Stored items from a collection:
- - - -
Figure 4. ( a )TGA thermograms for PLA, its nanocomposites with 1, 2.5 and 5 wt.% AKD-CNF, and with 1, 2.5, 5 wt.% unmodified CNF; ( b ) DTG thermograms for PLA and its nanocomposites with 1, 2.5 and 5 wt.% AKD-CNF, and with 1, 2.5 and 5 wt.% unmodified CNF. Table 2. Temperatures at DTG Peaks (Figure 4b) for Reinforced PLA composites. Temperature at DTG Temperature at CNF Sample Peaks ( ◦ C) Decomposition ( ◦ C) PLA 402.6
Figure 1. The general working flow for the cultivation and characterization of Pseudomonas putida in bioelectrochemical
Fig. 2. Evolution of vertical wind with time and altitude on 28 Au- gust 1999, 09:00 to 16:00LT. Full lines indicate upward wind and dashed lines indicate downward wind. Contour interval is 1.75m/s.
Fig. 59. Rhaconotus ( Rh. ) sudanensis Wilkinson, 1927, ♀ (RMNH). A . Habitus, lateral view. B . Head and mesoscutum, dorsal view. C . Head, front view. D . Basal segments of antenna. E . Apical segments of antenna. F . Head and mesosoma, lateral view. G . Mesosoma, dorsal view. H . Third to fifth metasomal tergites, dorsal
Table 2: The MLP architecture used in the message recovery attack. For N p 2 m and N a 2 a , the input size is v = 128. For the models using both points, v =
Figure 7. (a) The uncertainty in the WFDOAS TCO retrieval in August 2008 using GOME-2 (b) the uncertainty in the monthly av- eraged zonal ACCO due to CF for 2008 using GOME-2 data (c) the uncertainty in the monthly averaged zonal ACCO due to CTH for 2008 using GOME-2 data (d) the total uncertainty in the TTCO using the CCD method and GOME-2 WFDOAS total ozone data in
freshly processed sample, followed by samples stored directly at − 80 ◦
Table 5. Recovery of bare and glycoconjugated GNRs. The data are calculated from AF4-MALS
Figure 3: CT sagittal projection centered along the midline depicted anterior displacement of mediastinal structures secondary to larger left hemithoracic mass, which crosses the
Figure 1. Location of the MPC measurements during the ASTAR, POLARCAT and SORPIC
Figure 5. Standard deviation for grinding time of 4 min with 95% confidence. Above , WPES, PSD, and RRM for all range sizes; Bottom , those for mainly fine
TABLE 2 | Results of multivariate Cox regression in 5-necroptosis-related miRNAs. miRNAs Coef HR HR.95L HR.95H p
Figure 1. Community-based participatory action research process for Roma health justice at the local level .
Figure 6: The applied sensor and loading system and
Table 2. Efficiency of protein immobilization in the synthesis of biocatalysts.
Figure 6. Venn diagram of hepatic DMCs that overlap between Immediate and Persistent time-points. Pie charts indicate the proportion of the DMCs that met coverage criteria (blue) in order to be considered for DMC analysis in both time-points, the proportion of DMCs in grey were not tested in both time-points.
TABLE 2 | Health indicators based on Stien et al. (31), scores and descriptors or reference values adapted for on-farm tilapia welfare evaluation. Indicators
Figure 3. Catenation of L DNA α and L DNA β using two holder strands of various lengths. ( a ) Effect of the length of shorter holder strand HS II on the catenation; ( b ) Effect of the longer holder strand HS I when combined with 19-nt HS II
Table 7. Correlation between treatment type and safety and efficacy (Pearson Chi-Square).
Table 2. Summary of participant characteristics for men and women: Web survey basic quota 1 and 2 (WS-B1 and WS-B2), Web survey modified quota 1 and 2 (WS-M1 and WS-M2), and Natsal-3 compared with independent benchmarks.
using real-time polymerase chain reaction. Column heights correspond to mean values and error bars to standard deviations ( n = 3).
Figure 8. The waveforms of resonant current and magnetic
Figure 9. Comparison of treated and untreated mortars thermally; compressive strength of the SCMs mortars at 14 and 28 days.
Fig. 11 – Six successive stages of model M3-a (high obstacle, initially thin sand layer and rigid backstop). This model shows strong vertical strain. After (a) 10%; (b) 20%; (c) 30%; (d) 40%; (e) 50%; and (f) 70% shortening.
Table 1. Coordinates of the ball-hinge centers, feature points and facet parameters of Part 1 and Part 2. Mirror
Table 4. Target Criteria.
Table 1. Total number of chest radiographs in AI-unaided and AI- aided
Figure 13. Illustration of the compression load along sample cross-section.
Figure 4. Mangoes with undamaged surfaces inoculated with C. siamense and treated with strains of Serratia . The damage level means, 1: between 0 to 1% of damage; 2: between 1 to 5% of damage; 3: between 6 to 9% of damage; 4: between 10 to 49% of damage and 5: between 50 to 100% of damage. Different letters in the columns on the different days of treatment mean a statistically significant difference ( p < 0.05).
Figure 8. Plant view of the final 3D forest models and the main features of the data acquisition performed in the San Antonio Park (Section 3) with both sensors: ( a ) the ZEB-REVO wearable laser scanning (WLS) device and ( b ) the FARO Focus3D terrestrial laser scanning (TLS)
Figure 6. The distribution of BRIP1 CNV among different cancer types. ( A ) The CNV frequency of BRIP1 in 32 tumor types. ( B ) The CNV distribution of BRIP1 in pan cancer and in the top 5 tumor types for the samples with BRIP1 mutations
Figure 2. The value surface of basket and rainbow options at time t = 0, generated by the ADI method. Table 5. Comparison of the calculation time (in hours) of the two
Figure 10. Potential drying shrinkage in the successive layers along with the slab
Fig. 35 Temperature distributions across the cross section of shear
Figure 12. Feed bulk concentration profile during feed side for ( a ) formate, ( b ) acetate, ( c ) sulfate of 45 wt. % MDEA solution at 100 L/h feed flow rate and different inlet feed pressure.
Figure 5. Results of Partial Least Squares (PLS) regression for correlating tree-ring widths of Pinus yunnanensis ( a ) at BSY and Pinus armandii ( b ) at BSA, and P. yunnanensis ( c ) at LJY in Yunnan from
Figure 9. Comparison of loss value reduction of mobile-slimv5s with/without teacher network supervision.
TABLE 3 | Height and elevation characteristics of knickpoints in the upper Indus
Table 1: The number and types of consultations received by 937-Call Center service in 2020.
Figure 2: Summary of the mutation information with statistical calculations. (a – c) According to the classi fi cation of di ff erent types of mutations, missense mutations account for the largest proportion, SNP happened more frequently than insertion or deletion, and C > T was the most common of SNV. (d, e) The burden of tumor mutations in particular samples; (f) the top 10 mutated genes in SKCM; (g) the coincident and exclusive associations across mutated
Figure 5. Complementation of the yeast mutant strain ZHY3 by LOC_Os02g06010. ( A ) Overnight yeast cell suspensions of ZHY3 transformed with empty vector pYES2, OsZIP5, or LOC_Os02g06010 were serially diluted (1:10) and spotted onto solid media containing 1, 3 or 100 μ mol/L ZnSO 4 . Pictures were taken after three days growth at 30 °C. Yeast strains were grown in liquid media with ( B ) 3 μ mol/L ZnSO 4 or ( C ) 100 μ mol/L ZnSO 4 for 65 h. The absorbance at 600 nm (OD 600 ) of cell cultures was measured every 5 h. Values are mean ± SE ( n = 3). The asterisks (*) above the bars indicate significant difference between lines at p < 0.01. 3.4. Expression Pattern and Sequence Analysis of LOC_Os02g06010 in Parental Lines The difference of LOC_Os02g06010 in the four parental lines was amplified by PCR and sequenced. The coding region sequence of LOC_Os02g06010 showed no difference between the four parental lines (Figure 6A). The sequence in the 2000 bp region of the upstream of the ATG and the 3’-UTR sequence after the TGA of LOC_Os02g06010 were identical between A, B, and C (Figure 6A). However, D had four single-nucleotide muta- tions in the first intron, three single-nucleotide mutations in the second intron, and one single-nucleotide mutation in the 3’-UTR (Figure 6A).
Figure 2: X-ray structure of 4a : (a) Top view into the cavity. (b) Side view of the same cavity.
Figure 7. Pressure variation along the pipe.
- - - -
### TASK DESCRIPTION
Please output the exact lines of the records above, beginning with the first and stopping after the line that holds "Figure 1. The", and nothing else.

### TASK ANSWER
Figure 4. ( a )TGA thermograms for PLA, its nanocomposites with 1, 2.5 and 5 wt.% AKD-CNF, and with 1, 2.5, 5 wt.% unmodified CNF; ( b ) DTG thermograms for PLA and its nanocomposites with 1, 2.5 and 5 wt.% AKD-CNF, and with 1, 2.5 and 5 wt.% unmodified CNF. Table 2. Temperatures at DTG Peaks (Figure 4b) for Reinforced PLA composites. Temperature at DTG Temperature at CNF Sample Peaks ( ◦ C) Decomposition ( ◦ C) PLA 402.6
Figure 1. The general working flow for the cultivation and characterization of Pseudomonas putida in bioelectrochemical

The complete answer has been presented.